> WHAT THE TASK ASKS
Retype each record below word for word. Leave the pictures out.

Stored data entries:
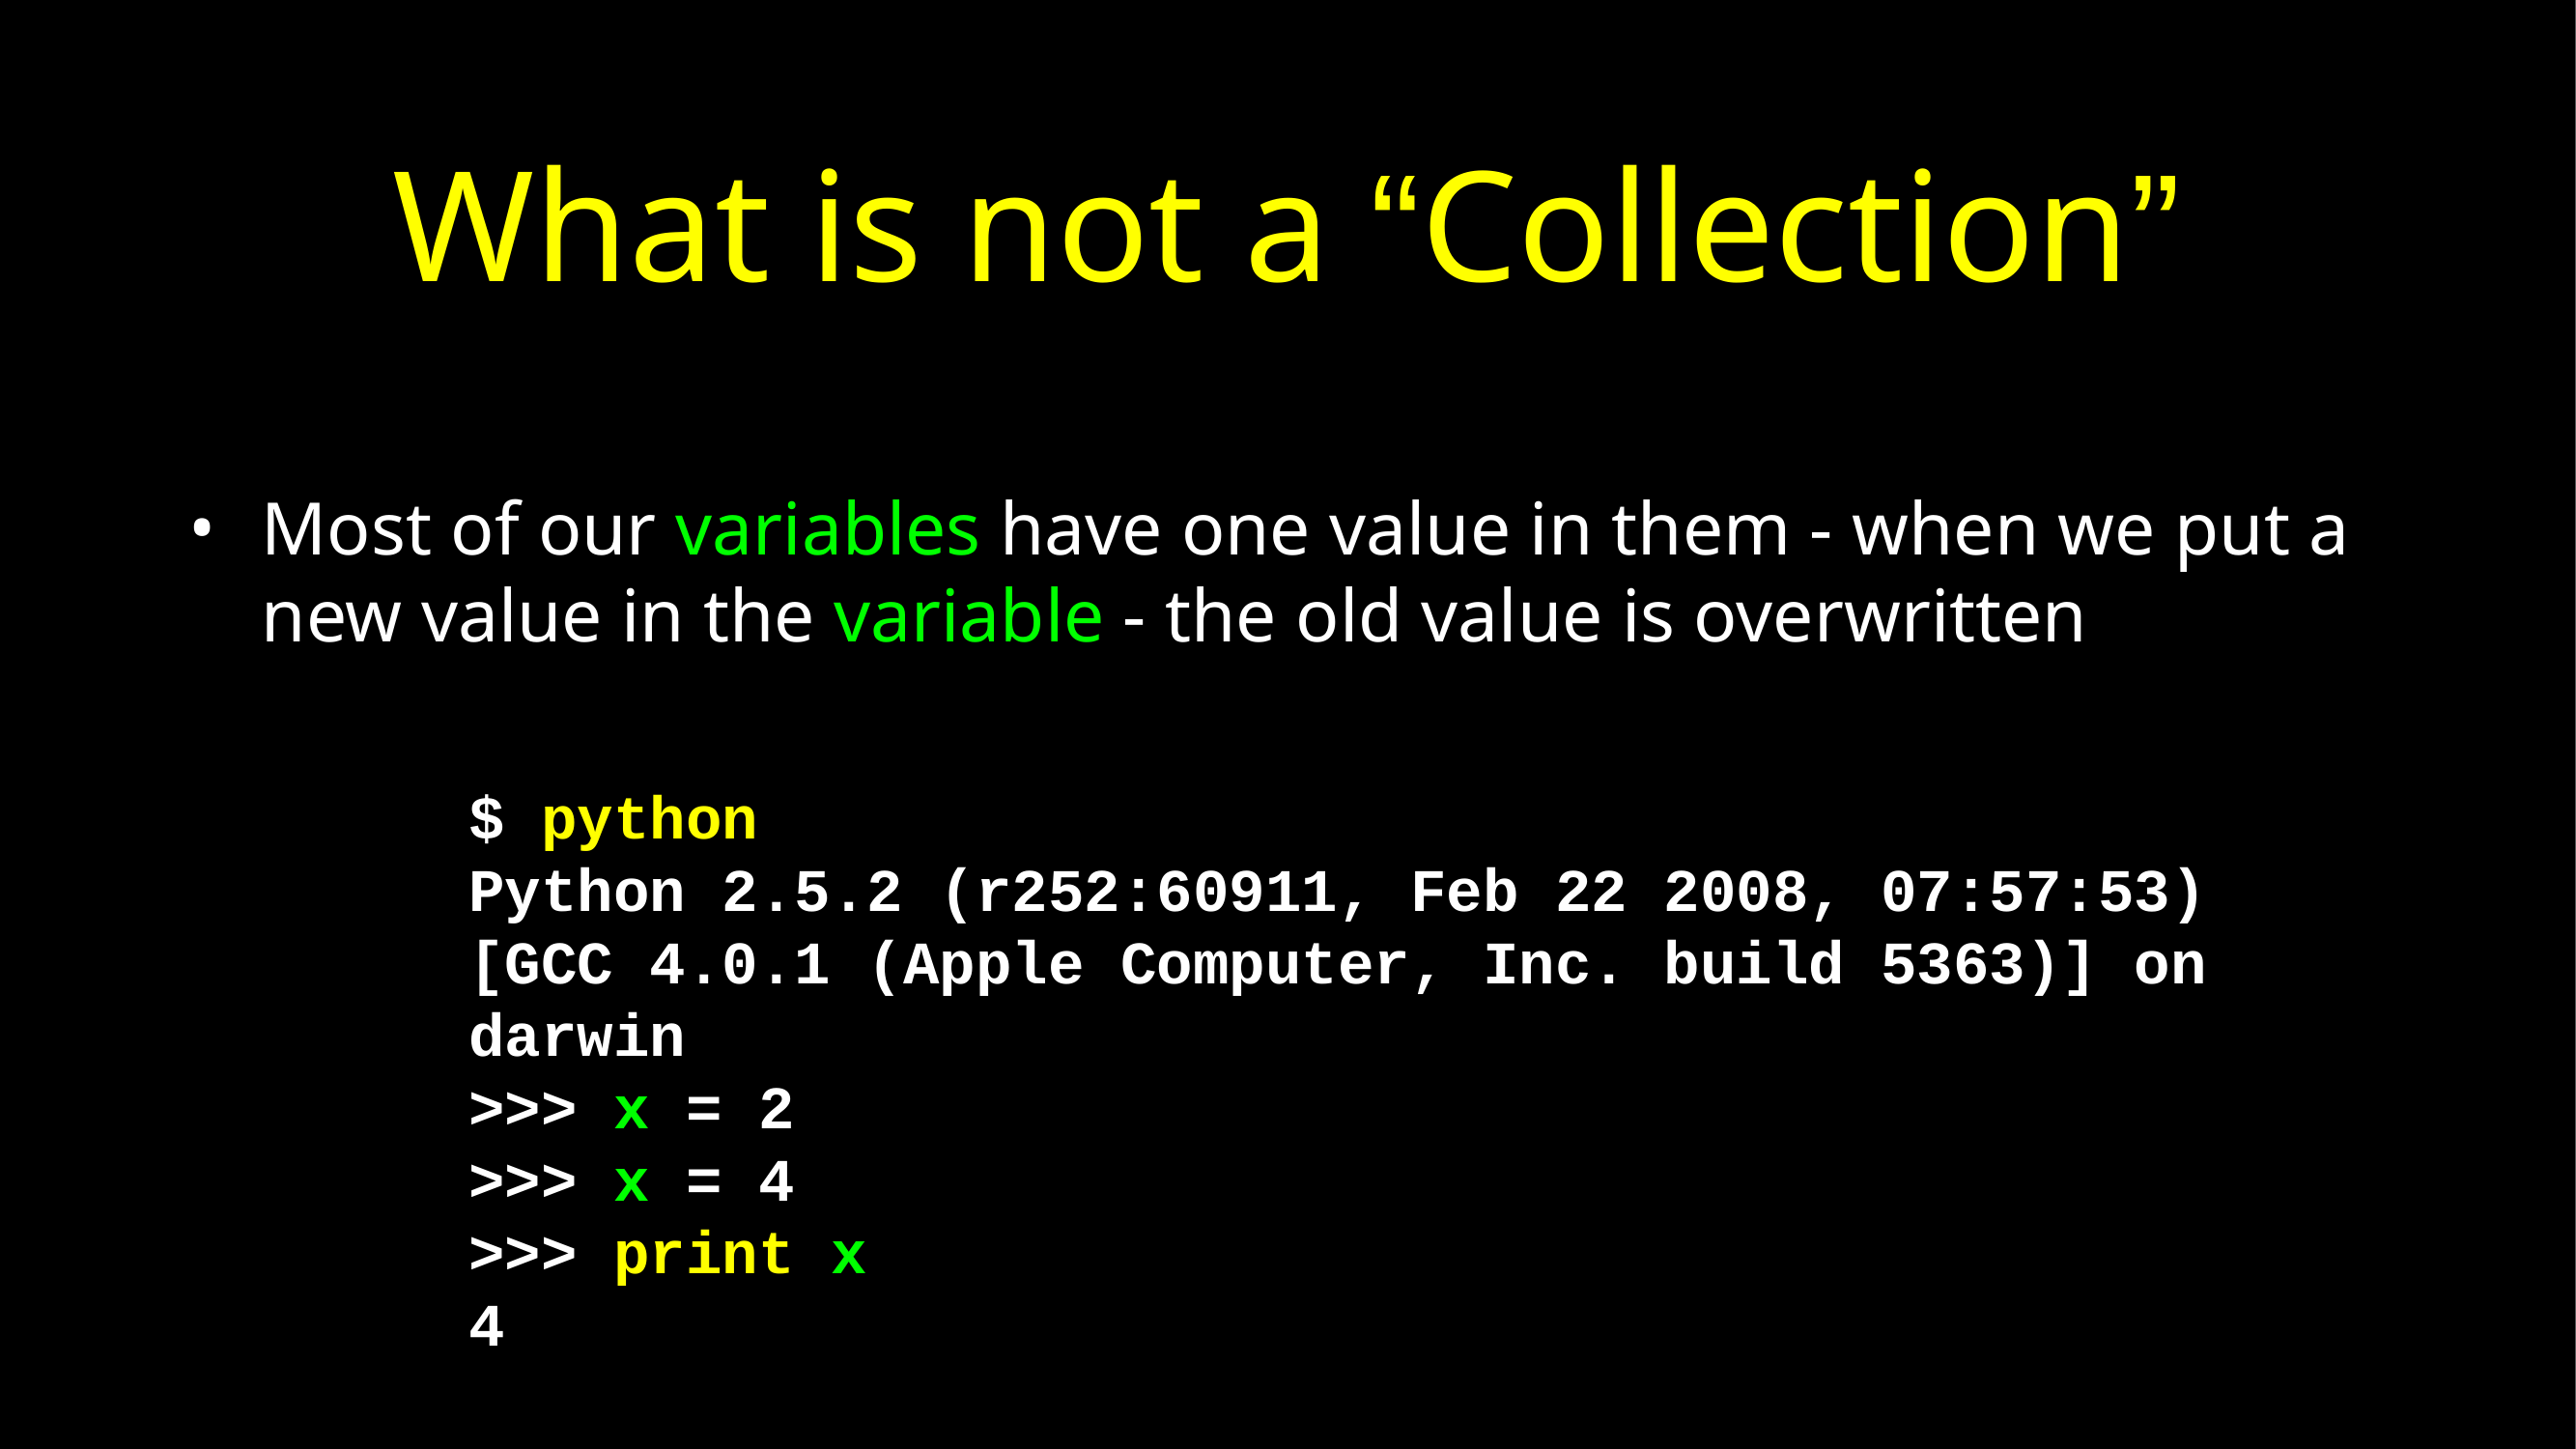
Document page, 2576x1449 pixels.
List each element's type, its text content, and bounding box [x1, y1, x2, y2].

title What is not a “Collection” [183, 38, 2391, 403]
list Most of our variables have one value in them - when we put a new value in the variable - the old value is overwritten [183, 412, 2391, 727]
text_box $ python Python 2.5.2 (r252:60911, Feb 22 2008, 07:57:53) [GCC 4.0.1 (Apple Computer, Inc. build 5363)] on darwin >>> x = 2 >>> x = 4 >>> print x 4 [468, 771, 2457, 1366]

> RESPONSE TO THE EXERCISE
Document page, 2576x1449 pixels.
List each element's type, its text content, and bounding box [x1, y1, x2, y2].

title What is not a “Collection” [183, 38, 2391, 403]
list Most of our variables have one value in them - when we put a new value in the variable - the old value is overwritten [183, 412, 2391, 727]
text_box $ python Python 2.5.2 (r252:60911, Feb 22 2008, 07:57:53) [GCC 4.0.1 (Apple Computer, Inc. build 5363)] on darwin >>> x = 2 >>> x = 4 >>> print x 4 [468, 771, 2457, 1366]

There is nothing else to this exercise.